What is a Standard Discretionary Trust used for?
A discretionary trust (often referred to as a family trust when the beneficiaries are linked via family relationships) is one of the most common types of trusts in Australia. They are set up for one or more reasons:
- to protect the assets of a family
- to hold the assets for future generations of the same family
- to legally lower the amount of tax payable by the family unit as a whole, by being able to distribute income to companies and trusts associated with family members, some of which may have a trading loss, a capital loss or low income.
Other benefits include:
- a relatively low cost and simple structure to use
- the ability to stream income which has different tax characteristics differentially between family members
- the ability to use this type of structure for non-family beneficiaries. Please speak with us if this interests you.
There are three parties who must be identified when preparing the documentation for a discretionary trust. All of these parties must be legal entities. A legal entity may be one or more individuals, a company or an incorporated association. The individuals must be over the age of 18 years, not bankrupt nor subject to any other legal or mental disability (other than for beneficiaries).
- The settlor, whose role is to:
- invite a person to act as the first trustee
- settle some property on the trust
- determine the terms of the trust deed.
- The trustee, whose role is to:
- hold the assets of the trust in its name
- administer the trust, investing the trust funds and keeping its records
- distribute trust income and capital to the beneficiaries.
- The beneficiaries - beneficiaries don’t perform any function in a trust but must be clearly identified either by name or by relationship to at least one named individual. These include family members and companies and other trusts associated with family members.
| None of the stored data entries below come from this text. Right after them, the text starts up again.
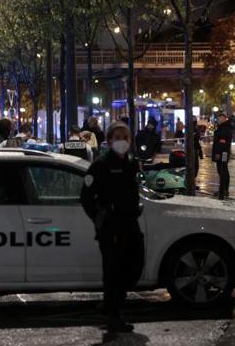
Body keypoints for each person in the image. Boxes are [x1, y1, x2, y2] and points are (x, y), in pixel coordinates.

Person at [80, 121, 144, 333]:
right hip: (111, 227)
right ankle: (113, 315)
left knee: (135, 265)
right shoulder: (101, 165)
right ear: (109, 141)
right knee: (114, 270)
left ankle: (110, 303)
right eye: (117, 137)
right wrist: (100, 219)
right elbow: (86, 197)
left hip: (130, 223)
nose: (122, 142)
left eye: (125, 138)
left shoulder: (131, 163)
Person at [212, 113, 233, 200]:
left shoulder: (224, 129)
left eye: (219, 119)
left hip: (222, 153)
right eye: (218, 119)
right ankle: (222, 190)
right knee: (221, 171)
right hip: (222, 153)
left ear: (224, 119)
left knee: (223, 171)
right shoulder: (221, 128)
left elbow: (221, 143)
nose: (218, 120)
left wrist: (217, 153)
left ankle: (224, 190)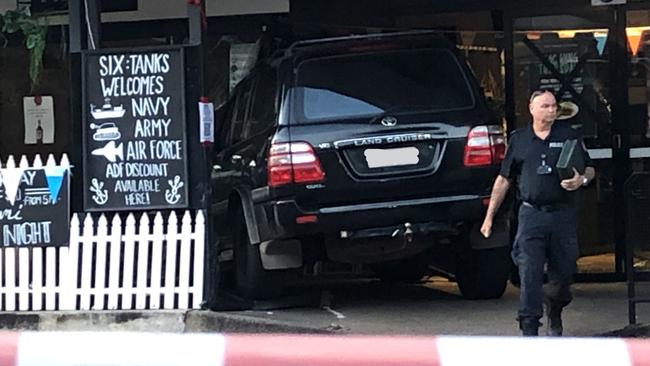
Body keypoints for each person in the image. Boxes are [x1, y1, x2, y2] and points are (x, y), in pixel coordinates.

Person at [480, 90, 595, 336]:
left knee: (564, 274)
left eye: (554, 106)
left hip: (562, 215)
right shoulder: (519, 140)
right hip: (531, 215)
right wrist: (489, 217)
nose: (551, 111)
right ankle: (529, 328)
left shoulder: (568, 136)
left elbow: (590, 169)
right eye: (545, 106)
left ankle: (554, 305)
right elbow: (503, 180)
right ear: (531, 109)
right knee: (529, 273)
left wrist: (581, 179)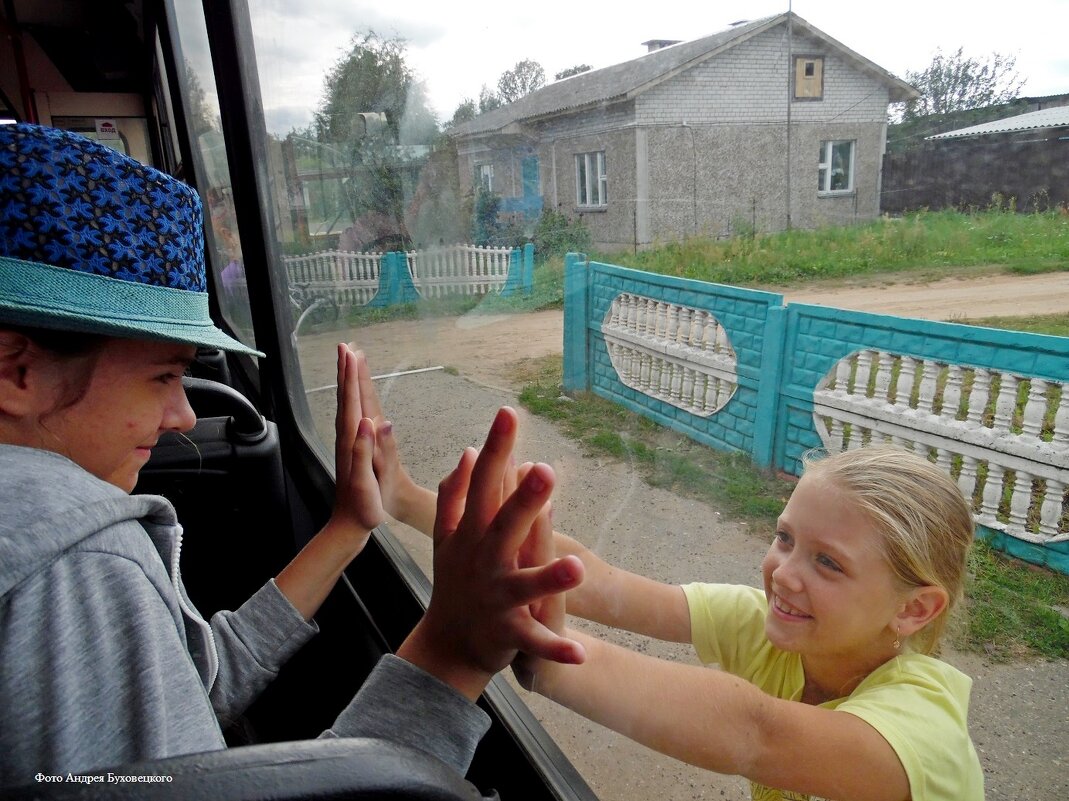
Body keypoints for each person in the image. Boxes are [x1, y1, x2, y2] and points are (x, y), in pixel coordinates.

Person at [0, 123, 585, 788]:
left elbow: (192, 687)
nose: (184, 415)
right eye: (163, 377)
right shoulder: (74, 560)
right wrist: (455, 652)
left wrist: (347, 526)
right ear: (16, 370)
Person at [352, 363, 983, 801]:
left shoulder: (919, 733)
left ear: (915, 610)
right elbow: (603, 583)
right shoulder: (771, 627)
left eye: (829, 563)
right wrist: (406, 501)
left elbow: (756, 733)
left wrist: (551, 657)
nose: (782, 573)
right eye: (785, 538)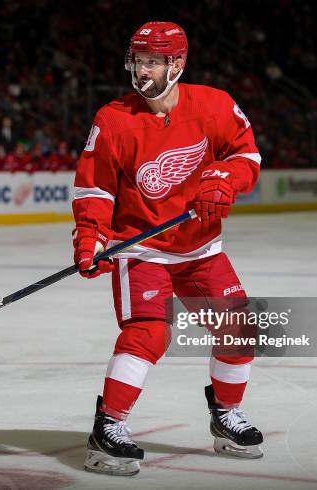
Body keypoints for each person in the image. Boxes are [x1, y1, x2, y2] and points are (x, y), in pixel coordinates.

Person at [72, 22, 263, 477]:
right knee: (148, 333)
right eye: (138, 60)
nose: (142, 70)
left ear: (177, 64)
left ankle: (226, 416)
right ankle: (108, 427)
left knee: (239, 329)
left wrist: (224, 180)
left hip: (201, 247)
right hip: (142, 250)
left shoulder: (215, 104)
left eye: (153, 61)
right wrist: (91, 238)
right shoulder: (113, 118)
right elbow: (94, 188)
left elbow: (246, 156)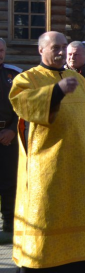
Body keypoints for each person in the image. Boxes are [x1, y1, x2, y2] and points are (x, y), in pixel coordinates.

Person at [10, 31, 85, 273]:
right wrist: (55, 92)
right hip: (45, 165)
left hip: (79, 161)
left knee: (78, 210)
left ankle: (79, 271)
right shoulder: (27, 79)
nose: (60, 52)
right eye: (55, 48)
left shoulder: (78, 80)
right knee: (47, 215)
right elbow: (22, 105)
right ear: (41, 50)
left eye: (63, 48)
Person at [0, 38, 22, 233]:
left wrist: (13, 129)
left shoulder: (14, 75)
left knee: (9, 180)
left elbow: (23, 107)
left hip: (8, 135)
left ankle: (9, 221)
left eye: (1, 50)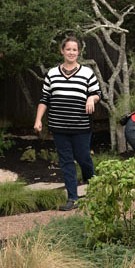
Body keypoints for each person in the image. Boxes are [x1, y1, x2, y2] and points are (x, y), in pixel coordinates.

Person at [34, 36, 101, 211]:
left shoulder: (87, 73)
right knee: (66, 162)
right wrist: (38, 119)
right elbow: (44, 99)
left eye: (75, 49)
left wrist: (91, 98)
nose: (71, 52)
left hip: (81, 126)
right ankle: (72, 198)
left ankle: (95, 189)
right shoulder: (52, 74)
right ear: (62, 51)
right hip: (59, 127)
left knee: (84, 158)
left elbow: (97, 93)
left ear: (79, 52)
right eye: (68, 49)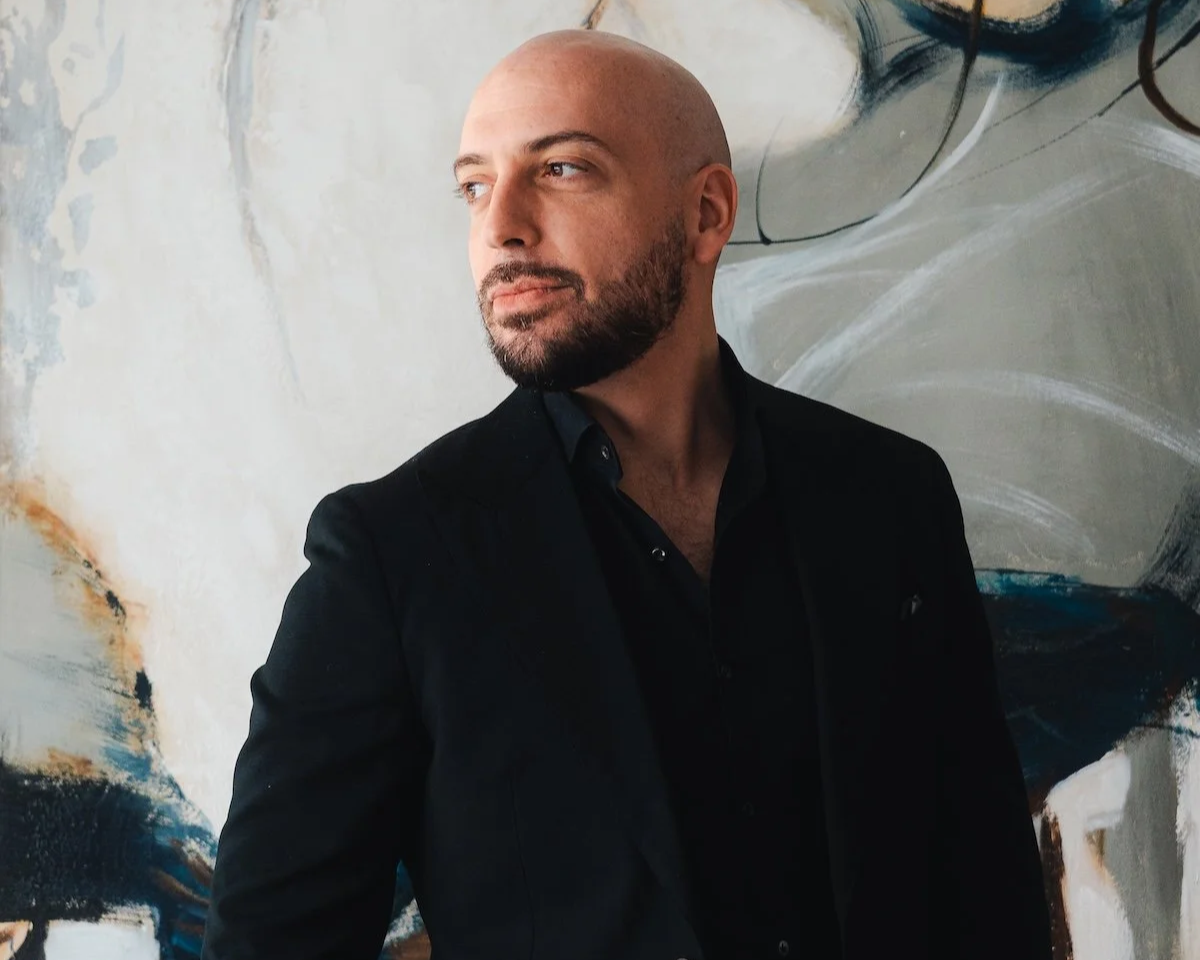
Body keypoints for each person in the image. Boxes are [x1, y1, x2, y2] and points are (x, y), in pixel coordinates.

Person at [200, 29, 1051, 960]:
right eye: (475, 186)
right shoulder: (391, 557)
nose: (501, 227)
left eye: (561, 169)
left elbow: (989, 899)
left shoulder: (889, 497)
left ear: (706, 214)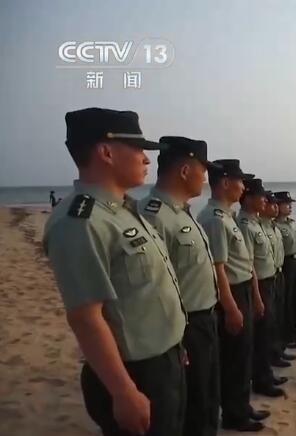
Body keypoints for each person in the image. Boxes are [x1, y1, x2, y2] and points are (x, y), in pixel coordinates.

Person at [43, 107, 186, 435]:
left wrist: (173, 343)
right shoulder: (80, 222)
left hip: (164, 361)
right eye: (138, 149)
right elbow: (85, 318)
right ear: (106, 152)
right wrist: (123, 392)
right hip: (134, 374)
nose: (146, 159)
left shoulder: (122, 210)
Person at [139, 136, 222, 436]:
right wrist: (175, 338)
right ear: (185, 170)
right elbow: (152, 288)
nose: (206, 178)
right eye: (203, 170)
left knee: (207, 394)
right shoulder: (153, 215)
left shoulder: (181, 212)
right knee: (192, 404)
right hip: (184, 325)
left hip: (205, 318)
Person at [196, 159, 268, 432]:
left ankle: (241, 406)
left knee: (243, 353)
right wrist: (230, 307)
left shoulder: (226, 217)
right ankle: (235, 415)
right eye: (240, 182)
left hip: (242, 289)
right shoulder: (214, 219)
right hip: (232, 293)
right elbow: (218, 269)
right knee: (234, 358)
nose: (243, 187)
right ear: (225, 183)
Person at [236, 179, 286, 397]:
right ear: (248, 199)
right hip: (258, 284)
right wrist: (256, 295)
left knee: (267, 331)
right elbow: (249, 264)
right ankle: (261, 379)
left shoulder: (255, 224)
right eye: (261, 197)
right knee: (260, 335)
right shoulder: (245, 225)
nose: (265, 201)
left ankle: (266, 374)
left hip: (269, 280)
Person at [261, 193, 296, 364]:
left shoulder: (275, 226)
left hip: (279, 270)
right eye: (273, 204)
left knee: (280, 311)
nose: (275, 208)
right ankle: (273, 353)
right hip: (267, 276)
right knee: (270, 317)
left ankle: (280, 347)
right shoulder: (261, 226)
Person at [273, 191, 296, 349]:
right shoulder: (275, 226)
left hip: (294, 261)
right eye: (286, 204)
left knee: (294, 298)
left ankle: (293, 334)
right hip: (285, 263)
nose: (290, 206)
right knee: (285, 300)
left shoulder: (291, 223)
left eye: (290, 204)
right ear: (277, 205)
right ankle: (285, 336)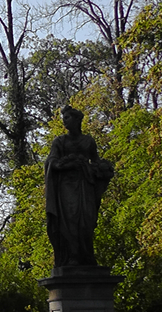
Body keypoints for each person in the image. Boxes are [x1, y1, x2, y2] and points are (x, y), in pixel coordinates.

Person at [45, 105, 114, 267]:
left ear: (77, 120)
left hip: (86, 185)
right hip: (67, 187)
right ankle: (72, 256)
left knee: (87, 221)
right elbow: (51, 162)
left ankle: (86, 255)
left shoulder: (88, 141)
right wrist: (68, 163)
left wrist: (104, 168)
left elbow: (96, 161)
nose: (64, 121)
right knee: (69, 221)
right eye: (64, 118)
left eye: (67, 118)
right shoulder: (59, 142)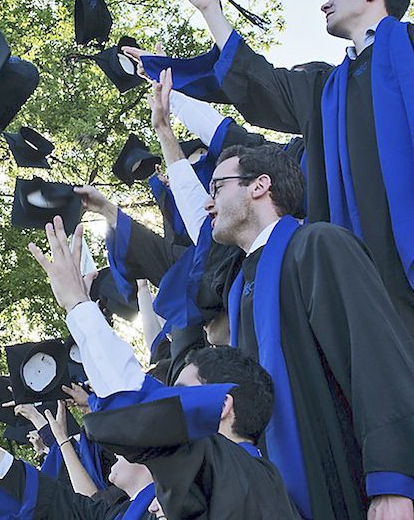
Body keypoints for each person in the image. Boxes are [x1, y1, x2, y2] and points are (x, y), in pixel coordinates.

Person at [152, 0, 414, 463]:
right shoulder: (327, 90)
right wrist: (212, 11)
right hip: (375, 277)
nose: (325, 2)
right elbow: (263, 83)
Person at [201, 143, 414, 519]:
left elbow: (378, 358)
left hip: (354, 478)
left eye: (217, 187)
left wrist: (395, 478)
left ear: (259, 186)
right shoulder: (241, 289)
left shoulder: (317, 245)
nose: (208, 203)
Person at [23, 216, 301, 519]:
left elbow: (135, 404)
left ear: (222, 406)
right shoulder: (243, 479)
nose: (164, 402)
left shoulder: (226, 471)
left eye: (178, 394)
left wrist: (77, 305)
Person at [0, 421, 156, 519]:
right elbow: (59, 502)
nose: (116, 451)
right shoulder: (112, 513)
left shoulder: (171, 502)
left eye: (127, 447)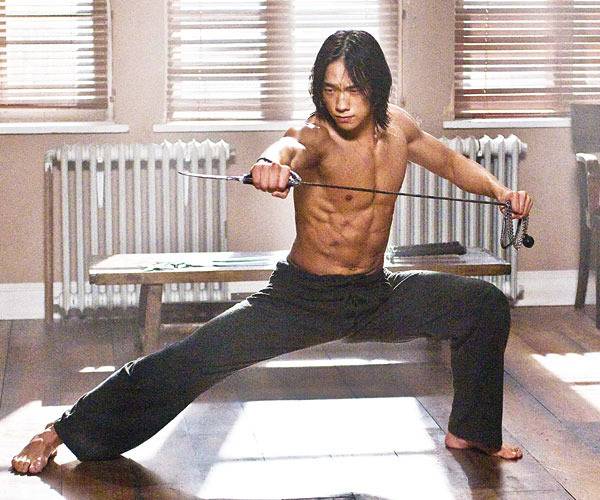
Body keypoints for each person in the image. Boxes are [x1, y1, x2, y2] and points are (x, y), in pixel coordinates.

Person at [13, 30, 532, 475]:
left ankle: (471, 429)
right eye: (330, 89)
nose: (341, 103)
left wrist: (501, 192)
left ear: (376, 87)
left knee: (482, 305)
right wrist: (269, 164)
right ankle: (62, 430)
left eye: (353, 89)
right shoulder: (315, 134)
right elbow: (286, 147)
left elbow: (450, 162)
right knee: (189, 360)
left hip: (375, 291)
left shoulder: (400, 129)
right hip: (302, 298)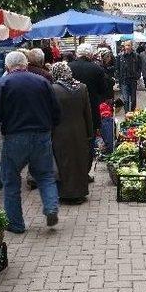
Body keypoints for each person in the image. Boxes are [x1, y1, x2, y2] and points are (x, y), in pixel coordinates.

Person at [0, 51, 61, 233]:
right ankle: (50, 208)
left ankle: (16, 224)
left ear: (7, 67)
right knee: (45, 175)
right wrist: (51, 128)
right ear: (25, 64)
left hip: (15, 138)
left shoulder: (1, 84)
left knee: (10, 180)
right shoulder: (42, 82)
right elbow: (55, 109)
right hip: (41, 135)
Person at [50, 62, 93, 205]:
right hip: (80, 130)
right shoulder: (82, 87)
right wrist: (89, 133)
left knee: (65, 162)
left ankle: (66, 194)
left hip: (59, 132)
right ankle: (80, 192)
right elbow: (87, 112)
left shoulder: (53, 89)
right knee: (79, 161)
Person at [69, 43, 106, 177]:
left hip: (71, 111)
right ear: (90, 54)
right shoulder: (96, 69)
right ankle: (85, 171)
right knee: (89, 140)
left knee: (73, 140)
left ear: (78, 53)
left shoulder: (69, 67)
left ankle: (74, 170)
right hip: (91, 110)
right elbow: (103, 91)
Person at [116, 41, 141, 111]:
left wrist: (138, 76)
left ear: (131, 46)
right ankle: (127, 114)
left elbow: (139, 67)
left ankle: (132, 113)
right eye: (126, 45)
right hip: (124, 81)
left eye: (129, 45)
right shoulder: (120, 56)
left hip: (133, 80)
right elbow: (117, 68)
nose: (127, 47)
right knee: (126, 100)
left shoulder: (136, 56)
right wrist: (118, 79)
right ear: (124, 46)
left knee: (133, 100)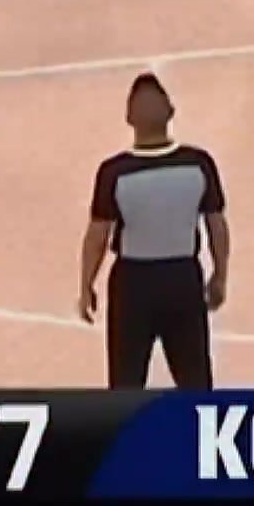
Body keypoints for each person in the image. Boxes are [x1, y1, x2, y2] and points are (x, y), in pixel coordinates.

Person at [79, 71, 228, 388]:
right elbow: (217, 226)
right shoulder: (198, 164)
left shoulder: (114, 172)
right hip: (183, 279)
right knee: (195, 383)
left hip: (133, 285)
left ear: (128, 118)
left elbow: (97, 237)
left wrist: (86, 284)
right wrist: (219, 275)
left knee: (126, 383)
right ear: (171, 111)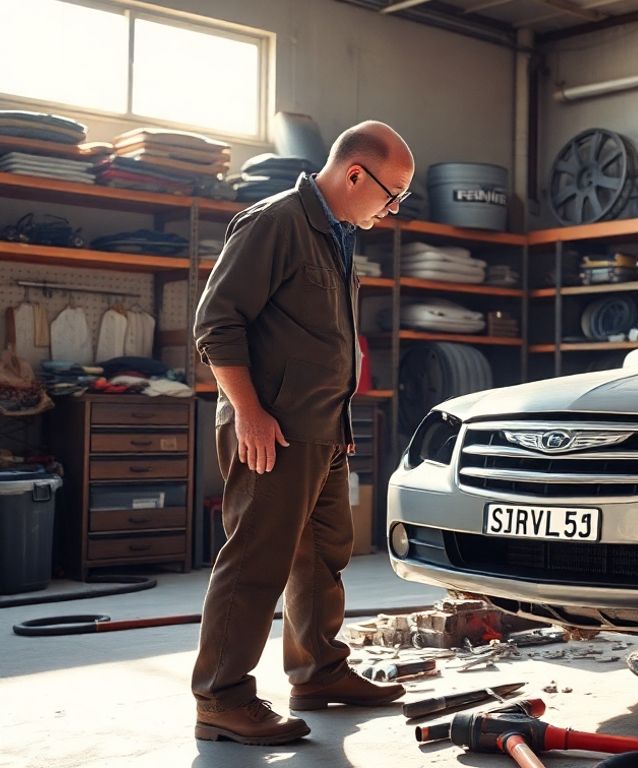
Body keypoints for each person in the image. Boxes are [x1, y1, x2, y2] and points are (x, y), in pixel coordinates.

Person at [191, 120, 415, 745]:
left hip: (321, 431)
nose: (393, 207)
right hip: (273, 431)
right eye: (391, 193)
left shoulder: (337, 236)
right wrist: (251, 414)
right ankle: (221, 698)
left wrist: (340, 424)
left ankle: (317, 672)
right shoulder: (276, 222)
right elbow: (216, 325)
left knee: (322, 557)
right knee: (256, 560)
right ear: (353, 174)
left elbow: (319, 341)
An optional role is that of the appointor who, if the role is filled, has the power to remove and appoint the trustee and whose consent is a necessary pre-requisite to any changes to be made to the trust deed. As this is such a pivotal role, we recommend that the deed provides for a succession plan to cater for unforeseen circumstances.
The trust deed sets out the terms of the relationship between the trustee, the beneficiaries and, if the role is filled, the appointor. It can be used to dictate a variety of procedures or mechanisms in terms of the discharge of the trustee’s duty to the beneficiaries.